This post is authored by Matt Suiche (Director, Memory, IR & R&D) and Ivan King (Security Research Engineer).
The Cybersecurity and Infrastructure Security Agency (CISA) & partners recently released a “#StopRansomware Guide” Cybersecurity Information Sheet (CSI), which aims at providing guidance to organizations to reduce the impact of ransomware incidents and a checklist of best practices for responding to these threats.
Among the recommendations, we noted several points regarding memory acquisition and analysis, which we would like to expand on.
Fileless Attacks and Threat Hunting
One of the top recommendations provided by the guide includes: “Use security software to detect instances of RMM software only being loaded in memory.”
Threat actors often leverage memory-focused techniques to evade detection and hide their presence, such as Process Injection (T1055), where memory analysis is a key component for response and detection.

☆ ☆ ☆ ☆ ☆

* **Directions for this task**:
Copy the passage of the ransomware guide post that opens with the words containing "This post is" and closes with "to these threats.", replacing "checklist" with "list".

* **Data under study**:
☆ ☆ ☆ ☆ ☆

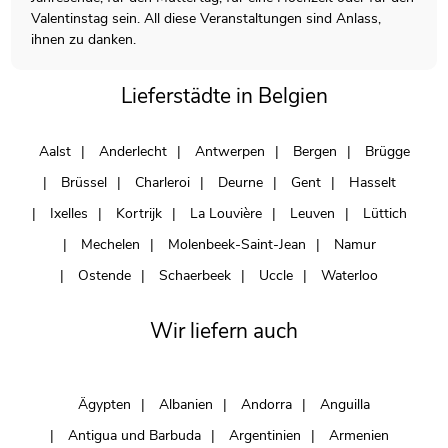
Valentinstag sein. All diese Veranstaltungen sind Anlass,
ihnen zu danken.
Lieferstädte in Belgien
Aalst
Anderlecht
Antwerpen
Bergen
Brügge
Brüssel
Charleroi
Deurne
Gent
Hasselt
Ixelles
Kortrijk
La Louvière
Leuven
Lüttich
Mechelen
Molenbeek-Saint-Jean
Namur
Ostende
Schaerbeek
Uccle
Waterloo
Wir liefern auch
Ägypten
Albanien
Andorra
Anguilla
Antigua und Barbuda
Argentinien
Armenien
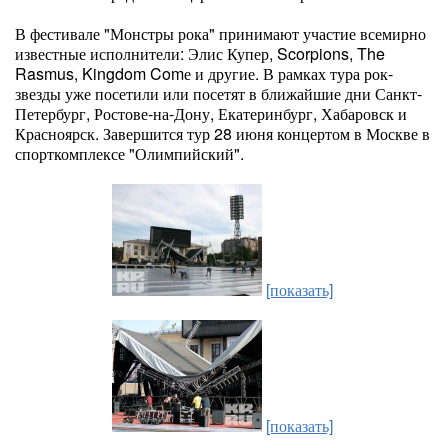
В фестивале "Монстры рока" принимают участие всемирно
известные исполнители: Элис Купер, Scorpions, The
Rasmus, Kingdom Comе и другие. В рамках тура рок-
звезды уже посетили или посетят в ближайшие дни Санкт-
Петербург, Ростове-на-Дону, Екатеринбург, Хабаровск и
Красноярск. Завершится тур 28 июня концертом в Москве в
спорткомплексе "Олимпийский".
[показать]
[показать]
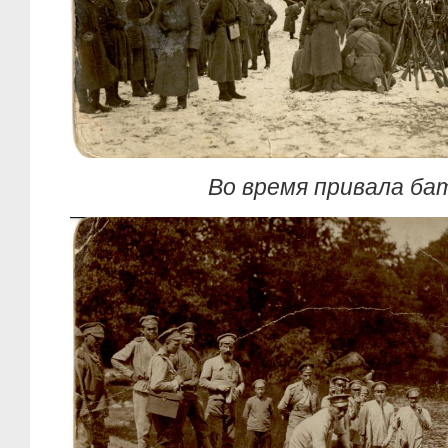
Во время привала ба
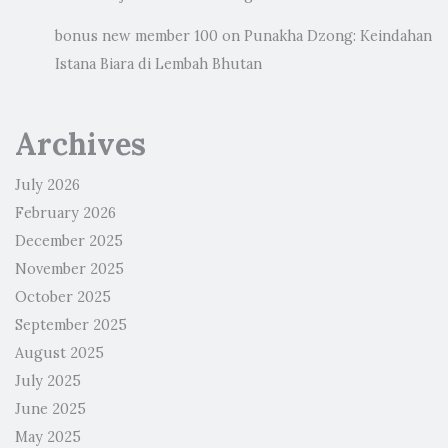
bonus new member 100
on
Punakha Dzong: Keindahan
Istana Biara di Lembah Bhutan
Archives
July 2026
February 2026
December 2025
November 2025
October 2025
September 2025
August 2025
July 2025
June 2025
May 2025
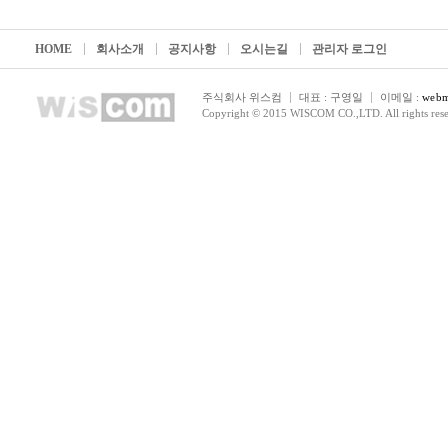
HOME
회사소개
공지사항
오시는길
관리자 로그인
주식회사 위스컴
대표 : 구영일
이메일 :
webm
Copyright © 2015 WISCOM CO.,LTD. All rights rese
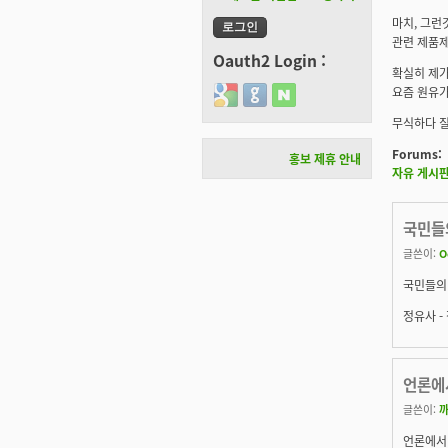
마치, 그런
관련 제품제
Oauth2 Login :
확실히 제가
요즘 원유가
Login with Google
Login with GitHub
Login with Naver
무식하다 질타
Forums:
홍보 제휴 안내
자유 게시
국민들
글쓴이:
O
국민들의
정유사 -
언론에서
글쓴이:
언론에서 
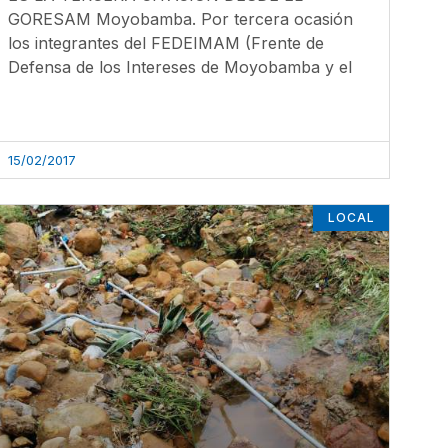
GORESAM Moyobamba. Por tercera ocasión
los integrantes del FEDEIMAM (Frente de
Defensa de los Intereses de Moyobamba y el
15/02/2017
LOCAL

☆ ☆ ☆ ☆ ☆

* **Completed task**:
This post is authored by Matt Suiche (Director, Memory, IR & R&D) and Ivan King (Security Research Engineer).
The Cybersecurity and Infrastructure Security Agency (CISA) & partners recently released a “#StopRansomware Guide” Cybersecurity Information Sheet (CSI), which aims at providing guidance to organizations to reduce the impact of ransomware incidents and a list of best practices for responding to these threats.